Going into the math for each population that is under 25 (12-17 year olds and 18-24 year olds):
Slide 25 compares the expected and reported cases of myocarditis/pericarditis within 21 days following the first dose of a mRNA COVID-19 vaccination. If we take the midpoint of the range of expected cases, for females, the numbers are unremarkable. For males 12-17 years old, there's a 3.4 fold increase in VAERS-reported cases over the expected baseline. For males 18-24 years, there's a 3 fold increase.
Slide 26 compares the expected and reported cases of myocarditis/pericarditis within 7 days following the first dose of a mRNA COVID-19 vaccination. For females, the reported case numbers do not exceed the expected numbers (e.g. 6 reported cases when 1-8 are expected). For males 12-17 years old, there's a 9 fold increase. For males 18-24 years, there's a 8.2 fold increase.

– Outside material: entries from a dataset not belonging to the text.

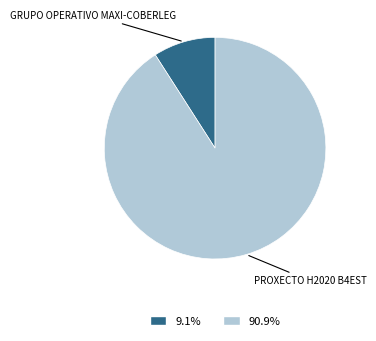

Do 9.1% and 90.9% together represent more than half of the pie?

Yes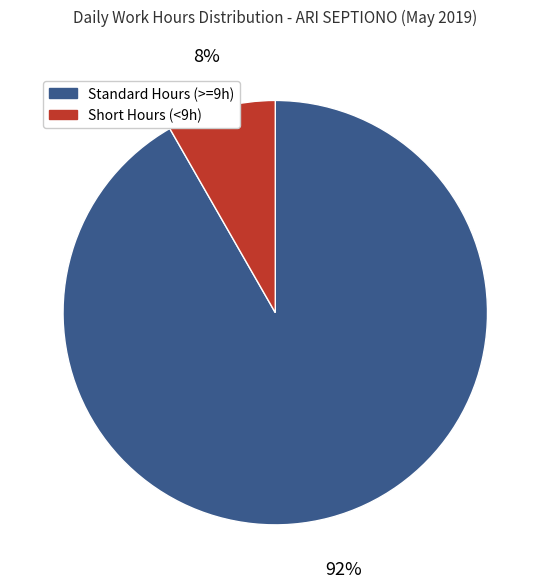

Is the sum of Short Hours (<9h) and Standard Hours (>=9h) greater than half?

Yes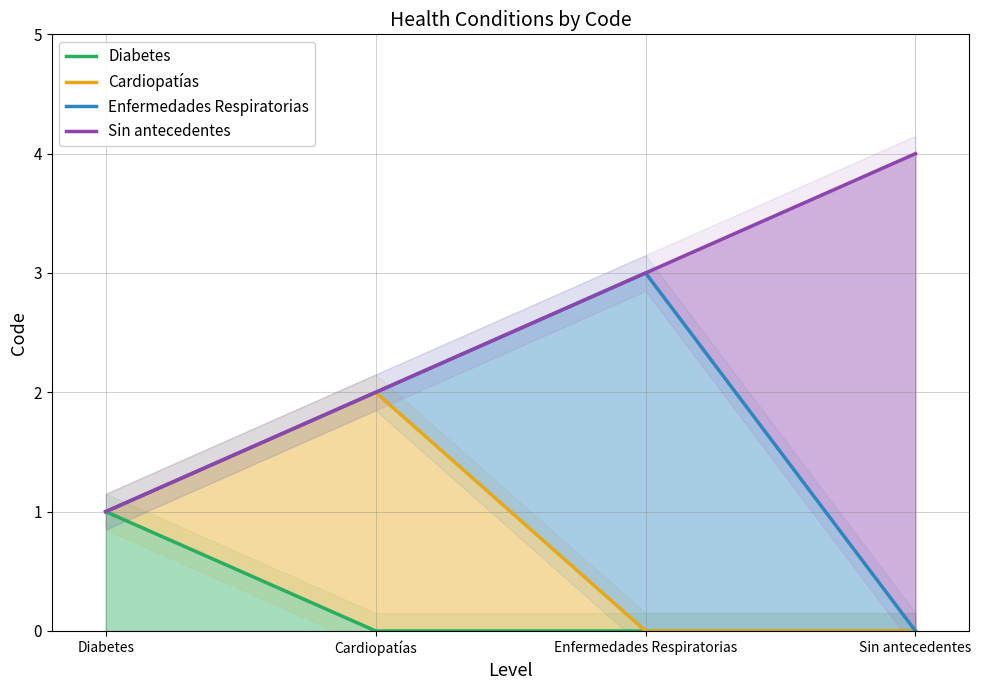

List the series in order of their overall mean, highest first.

Sin antecedentes, Enfermedades Respiratorias, Cardiopatías, Diabetes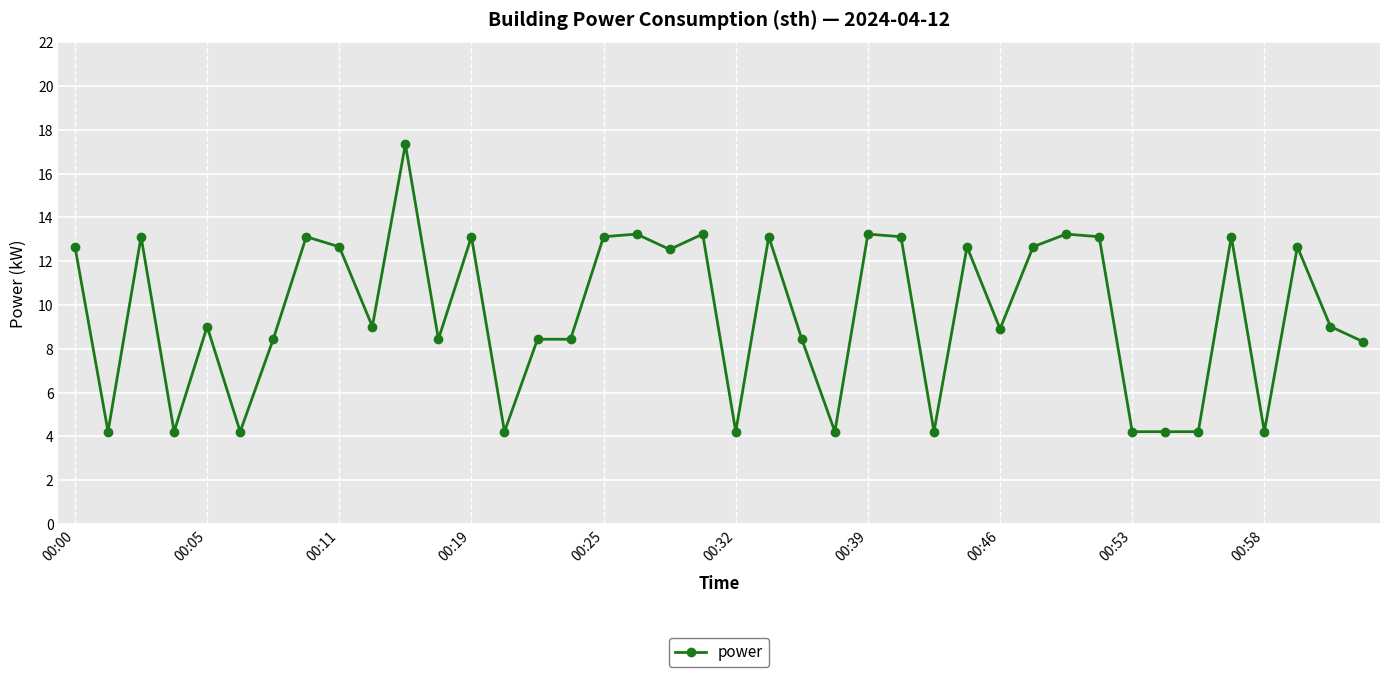

True or false: there are more than 1 points higher than both neighbors.

True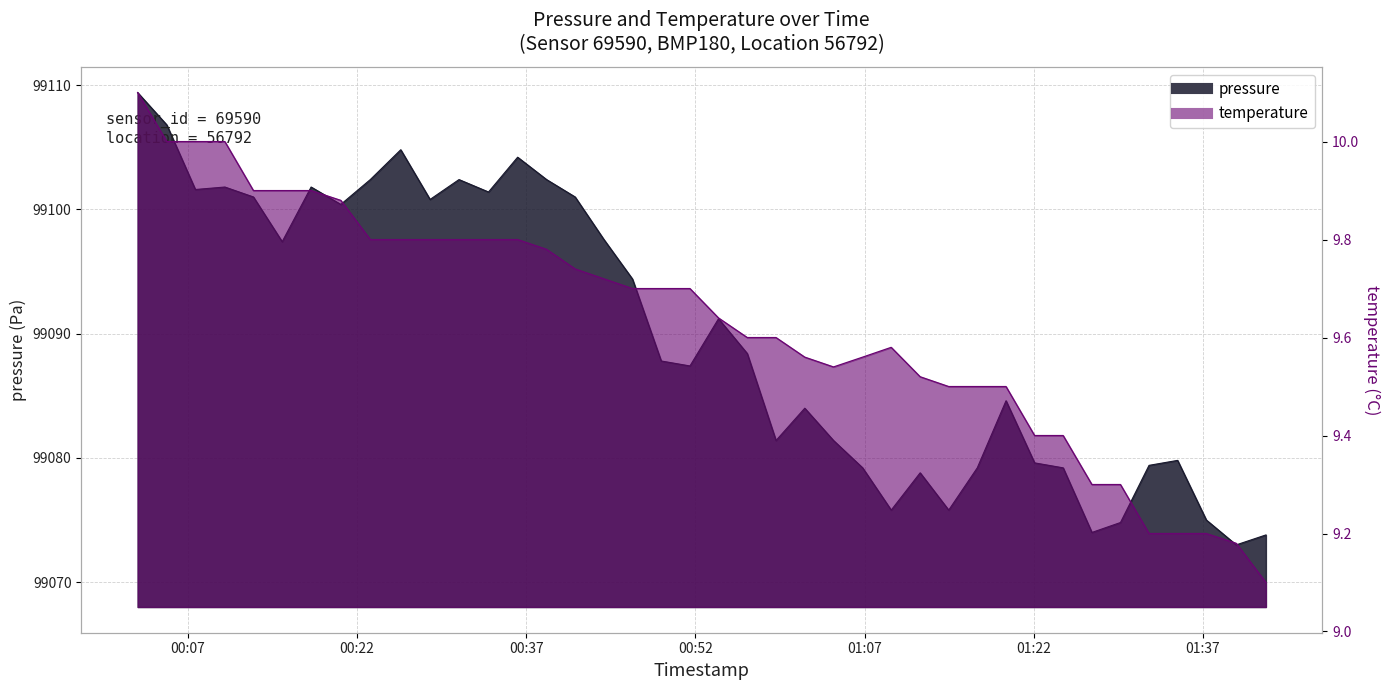

Is the value of pressure at 2023-03-23T01:06:50 greater than the value of temperature at 2023-03-23T01:34:46?

Yes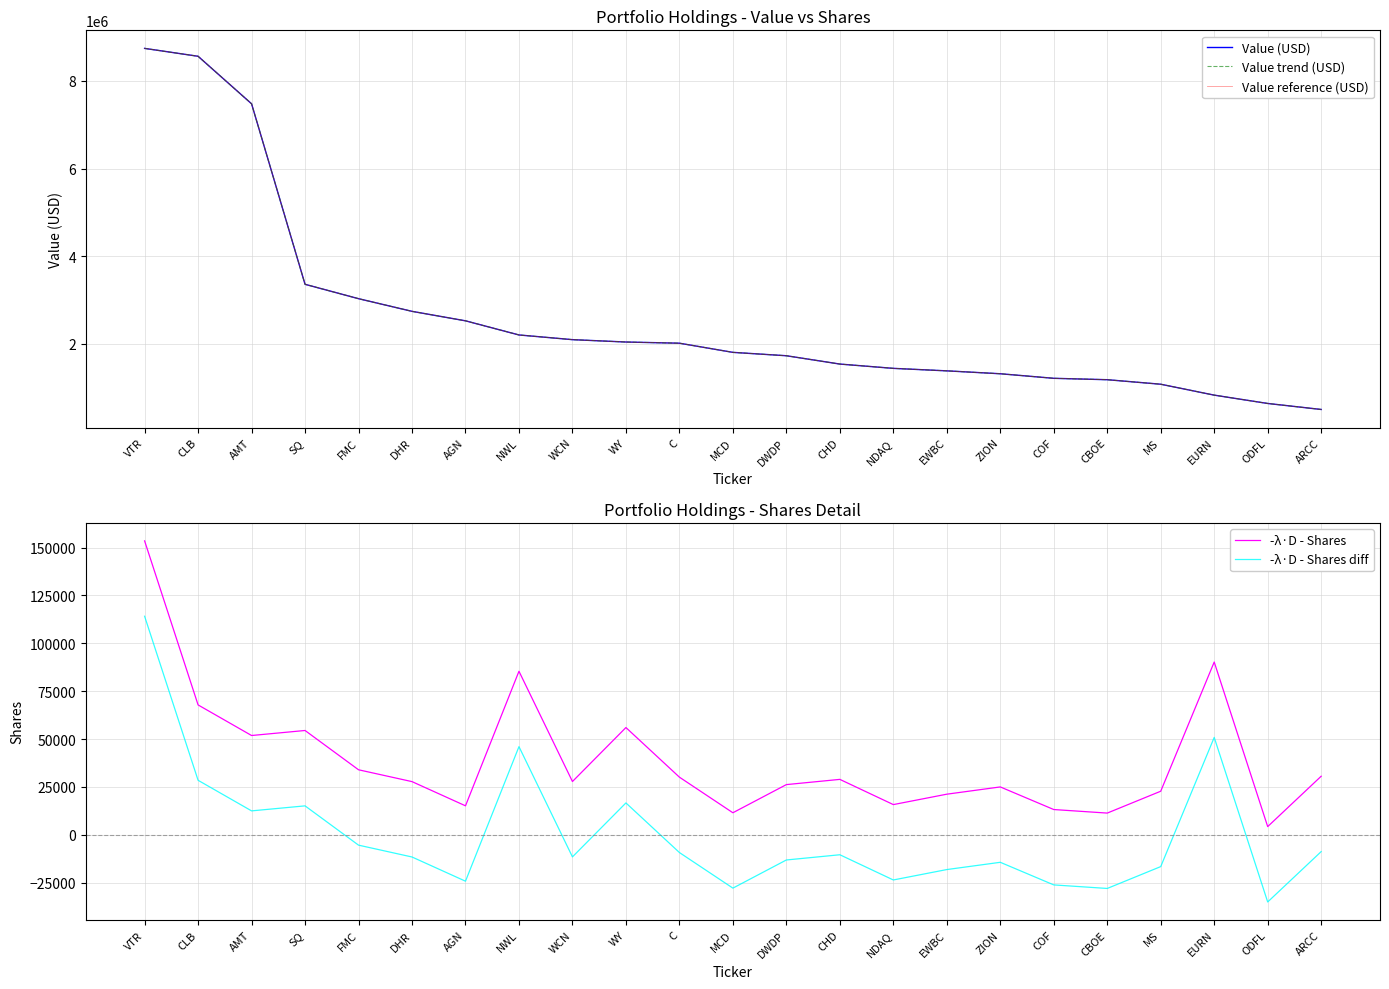

What are all the series names shown in the legend?

Value (USD), Value trend (USD), Value reference (USD), -λ·D - Shares, -λ·D - Shares diff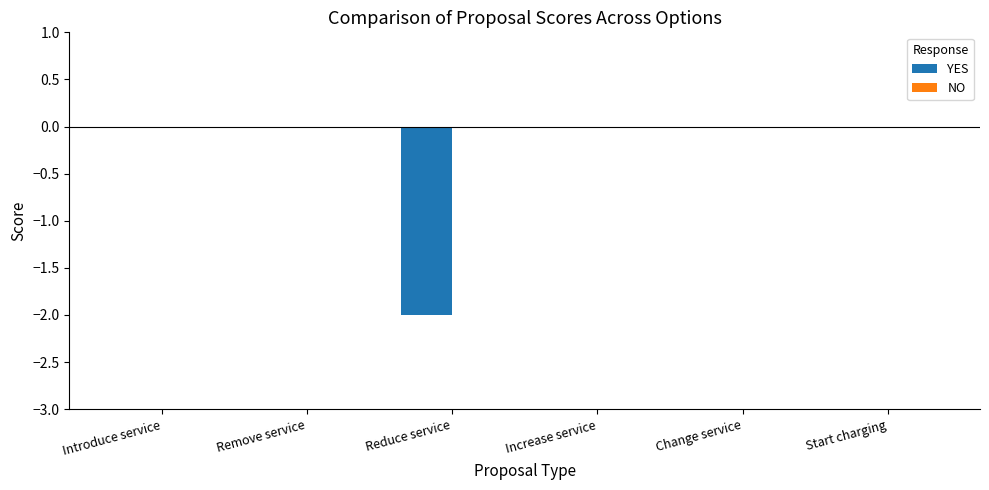

True or false: the data shows -1 at Start charging.

False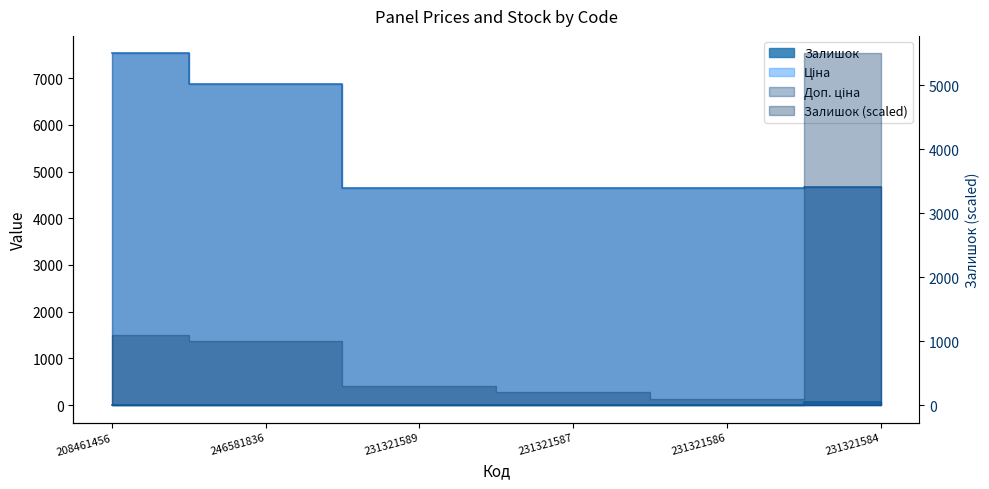

True or false: Доп. ціна has more than 2 interior local peaks.

False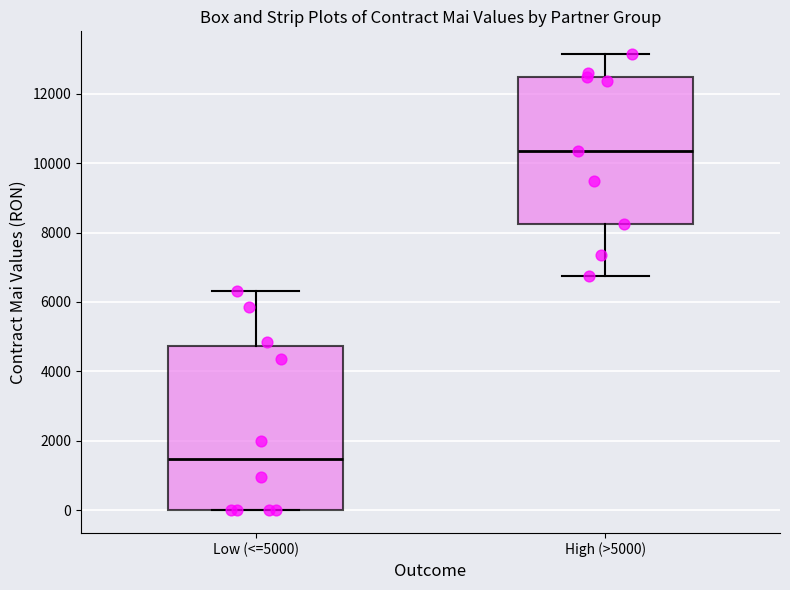

Which box is the tallest, from its lower edge to its upper edge?

Low (<=5000)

Slide 27 compares the expected and reported cases of myocarditis/pericarditis within 21 days following the second dose of a mRNA COVID-19 vaccination. For females 12-17 years old, there's a 6.7 fold increase. For females 18-24 years old, a 3.4 fold increase. For males 12-17 years old, a 24 fold increase. For males 18-24 years, there's a 20.3 fold increase.
Finally, Slide 28 compares the expected and reported cases of myocarditis/pericarditis within 7 days following the second dose of a mRNA COVID-19 vaccination. For females 12-17 years old, there's a 19 fold increase (19 observed cases out of 0-2 expected). For females 18-24 years old, a 9.2 fold increase. For males 12-17 years old, a 64 fold increase. For males 18-24 years, there's a 31.3 fold increase.
In the above numbers, I'm taking the midpoint of the range of expected cases.